Data listing:
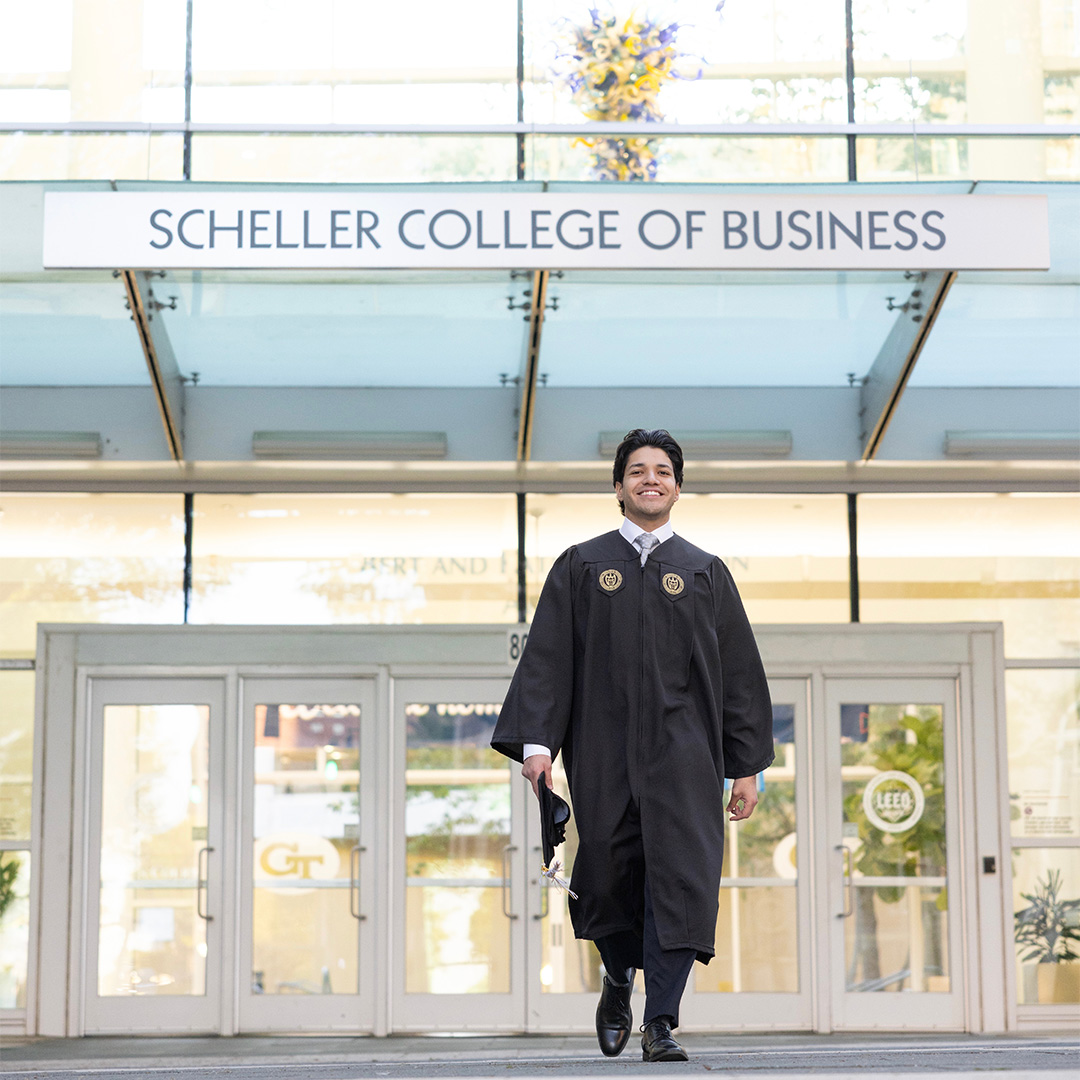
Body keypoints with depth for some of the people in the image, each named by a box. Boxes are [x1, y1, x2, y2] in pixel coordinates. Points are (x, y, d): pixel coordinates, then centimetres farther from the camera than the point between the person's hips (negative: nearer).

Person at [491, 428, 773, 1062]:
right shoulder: (581, 567, 10)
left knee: (680, 878, -11)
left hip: (683, 753, 0)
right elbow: (547, 657, 4)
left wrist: (748, 765, 6)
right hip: (603, 751, 0)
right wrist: (536, 741, -8)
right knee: (608, 878, 5)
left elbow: (740, 672, 11)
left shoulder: (706, 573, 12)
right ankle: (620, 980, 34)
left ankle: (660, 1023, -6)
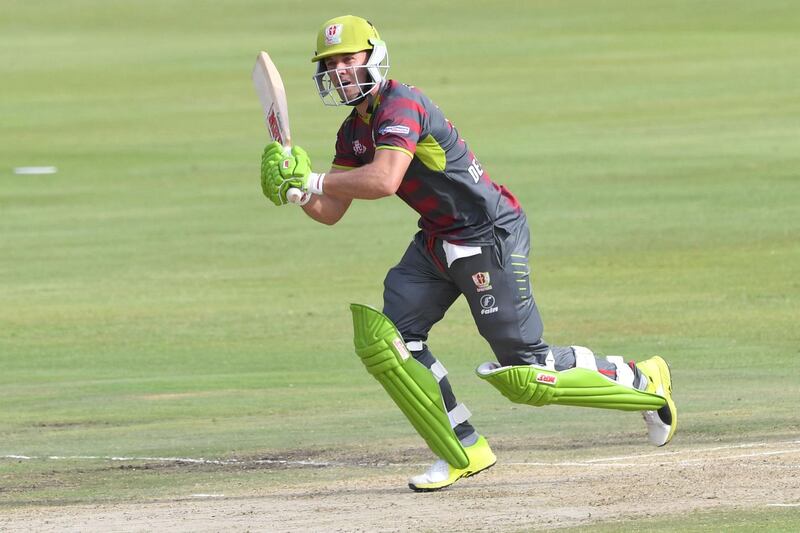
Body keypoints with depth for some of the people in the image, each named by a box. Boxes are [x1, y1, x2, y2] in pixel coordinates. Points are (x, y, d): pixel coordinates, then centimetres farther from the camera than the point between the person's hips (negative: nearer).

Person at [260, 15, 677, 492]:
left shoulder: (400, 105, -20)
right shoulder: (354, 131, 9)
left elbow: (384, 181, -34)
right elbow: (330, 212, 7)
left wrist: (313, 181, -28)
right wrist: (296, 188, -12)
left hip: (491, 237, -9)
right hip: (437, 243, 9)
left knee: (524, 374, -7)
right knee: (384, 339, -5)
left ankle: (645, 380, 13)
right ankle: (465, 451, 4)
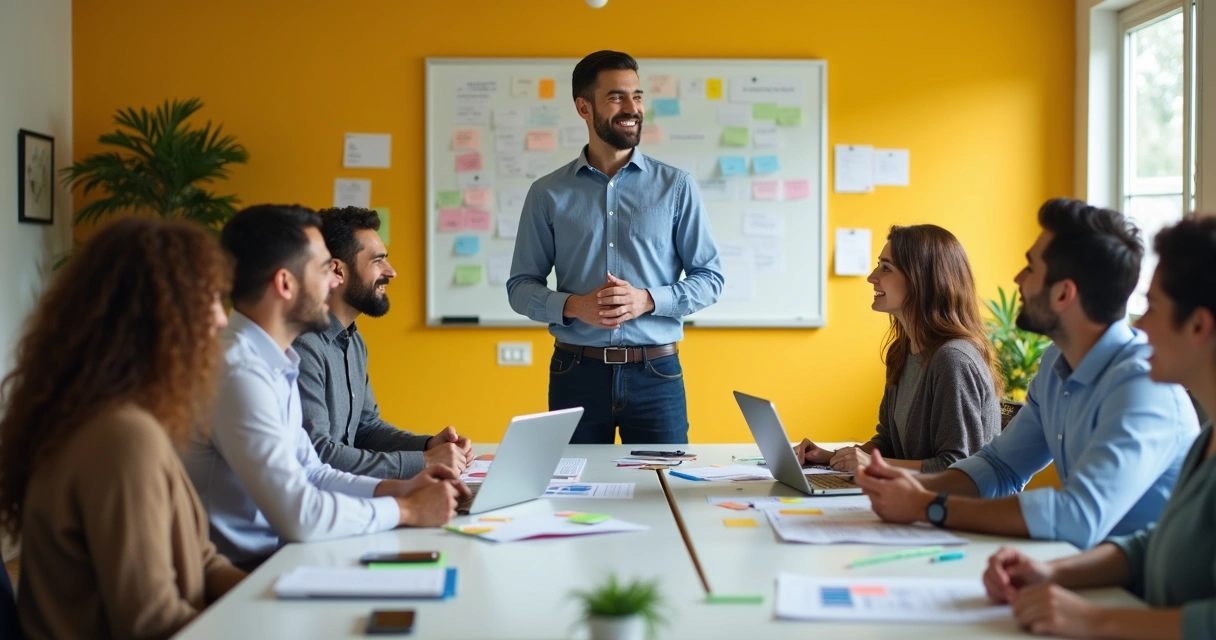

Requirement:
Above, find the line with "left elbow: (740, 672, 11)"; copy it and every line down to the line with "right wrist: (296, 188, -12)", exactly and both included, but no pictures.

Exercise answer:
left elbow: (740, 672, 11)
left shoulder: (706, 573, 12)
right ankle: (620, 980, 34)
left ankle: (660, 1023, -6)
Body keypoints with depth for some of the people in the image, each named by a box. Boxes are [x1, y1, x2, y2] in pixel coordinates. Points are (x, y, d): pixel coordinates, then centimetres farther from the camera than the point between the person's hips (negative: nearer).

Person at [260, 15, 677, 492]:
left shoulder: (400, 105, -20)
right shoulder: (354, 131, 9)
left elbow: (384, 181, -34)
right elbow: (330, 212, 7)
left wrist: (313, 181, -28)
right wrist: (296, 188, -12)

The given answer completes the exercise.